◆ TO DO ◆
#1 According to the parallel function calling entry, by how much can parallel function calling cut agent task completion time?
#2 Please list every API that the AI agent calls at once in the example from the parallel function calling entry.

Parallel Function Calling
The ability of an LLM to invoke multiple tool calls simultaneously in a single response, rather than sequentially. This enables faster task completion for independent operations.
Why It Matters
Parallel function calling can reduce agent task completion time by 50-80% when multiple independent operations are needed.
Example
An AI agent simultaneously calling weather API, calendar API, and email API to plan your day — three calls at once instead of waiting for each one sequentially.
Think of it like...
Like a chef who starts boiling water, preheating the oven, and chopping vegetables all at once rather than waiting to finish each step before starting the next.
Related Terms
Function Calling
A capability where an LLM can generate structured output to invoke specific functions or APIs. The model decides which function to call and what parameters to pass based on the user's request.

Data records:
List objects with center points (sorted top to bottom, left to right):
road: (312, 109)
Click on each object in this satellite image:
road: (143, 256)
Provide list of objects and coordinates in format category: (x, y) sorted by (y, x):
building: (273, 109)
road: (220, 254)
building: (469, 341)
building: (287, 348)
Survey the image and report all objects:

...

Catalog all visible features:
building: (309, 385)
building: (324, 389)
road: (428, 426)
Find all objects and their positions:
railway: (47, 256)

◆ ANSWER SECTION ◆
#1 By 50-80%, when multiple independent operations are needed.

#2 Weather API, calendar API, email API